In your edited question, you don't even need any named MyClass
object:
#include <iostream>
#include <vector>
struct MyClass {
int x;
void foo() { std::cout << x << '\n'; }
void bar() { std::cout << x*2 << '\n'; }
void baz() { std::cout << x*3 << '\n'; }
};
std::vector <MyClass> v_A;
int main() {
v_A.emplace_back(1);
v_A.back().foo(); // calls foo() on the last element in the vector
v_A.emplace_back(2);
v_A.back().bar(); // calls a different method on the new object
v_A.emplace_back(3);
v_A.back().baz(); // calls a different method on the last object
}
Upvotes: 2
Reputation: 310
Well, here
MyClass A;
MyClass A;
you're defining the same class variable twice (which by the way should be highlighted by your compiler with a great compilation failure message)
The same you're doing here, but worse
MyClass* A;
delete(A);
MyClass* A;
delete(A);
since you're also trying to delete the pointer you defined but never initialized to point to a valid memory area.
In the last case of the for loop (which could be any block scope for what concern object creation/destruction) you're creating a stack allocated object, which internally contains only primitive types, then each cycle it gets created and destroyied with default ctor/dtor provided by the compiler.
I would suggest you to find a good tutorial to better understand how you're supposed to deal with this kind of behaviors in C++ .
EDIT from comments: delete will delete the data pointed-by the pointer you're trying to delete.

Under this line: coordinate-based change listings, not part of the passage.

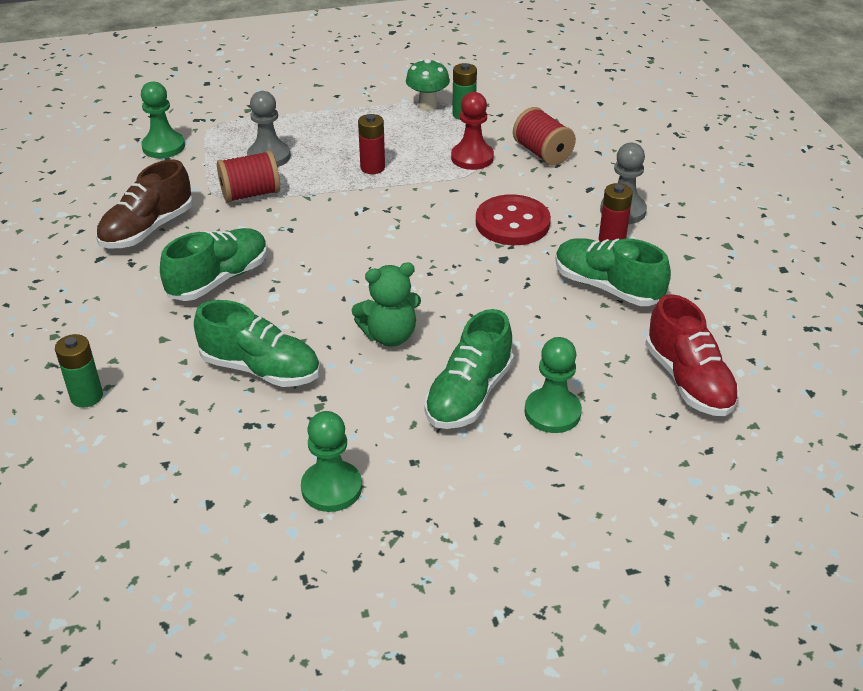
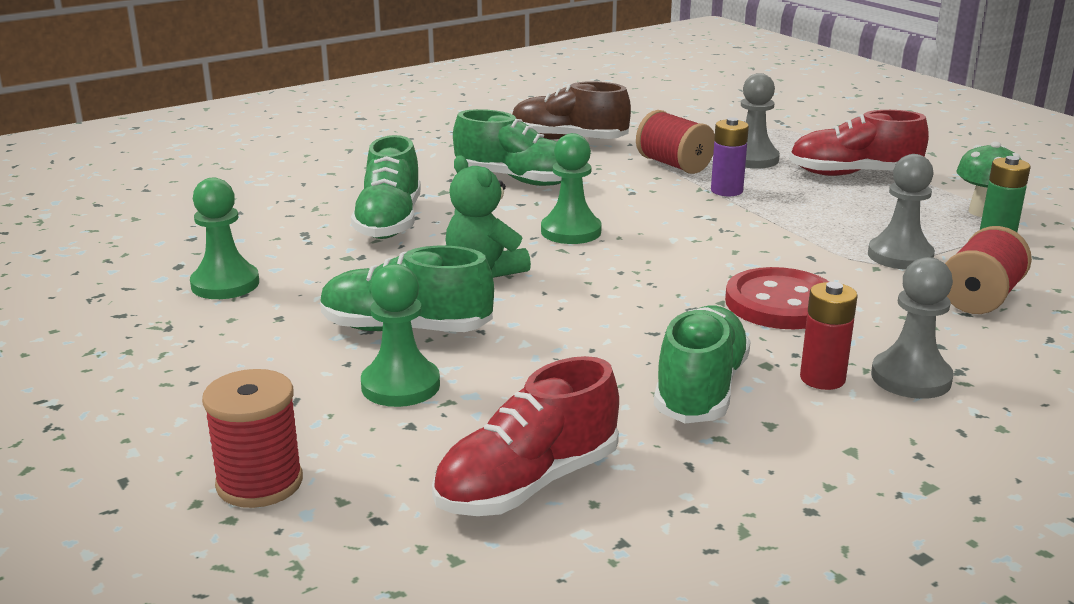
camera: 70 degrees right, 15 degrees down
green battery [55,334,103,408] -> none
green pawn [141,81,185,158] -> green pawn moved to [541,133,602,244]
red battery [358,114,385,174] -> none
red pawn [451,92,494,170] -> grey pawn [868,154,935,270]
none -> red spool [202,369,303,508]
none -> purple battery [711,117,749,196]
none -> red shoe [789,110,929,176]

If you want to define the same variable one after the other you should define the first in a block-scoped section in this way
{
MyClass* A;
}
MyClass* A;
In this way, the inner-defined MyClass* A
will be lost after the exit from the scope and you can define it in the outer scope.
Even if this is actually possible, I would suggest you don't do that to enhance code readability.
Upvotes: 2
Reputation: 27
In the first example you're creating 2 variables of type MyClass
with the same name inside the same scope
, so evidently you're getting a redefinition error. In the second example the same occurs only that now the variables are pointers to MyClass
, deleting them only frees the memory to which they were pointing at but the pointers still exist.
Finally in the for
loop example you're constantly creating and destroying a 'MyClass` variable at every iteration of the loop, so no variables with the same name ever exist under the same scope.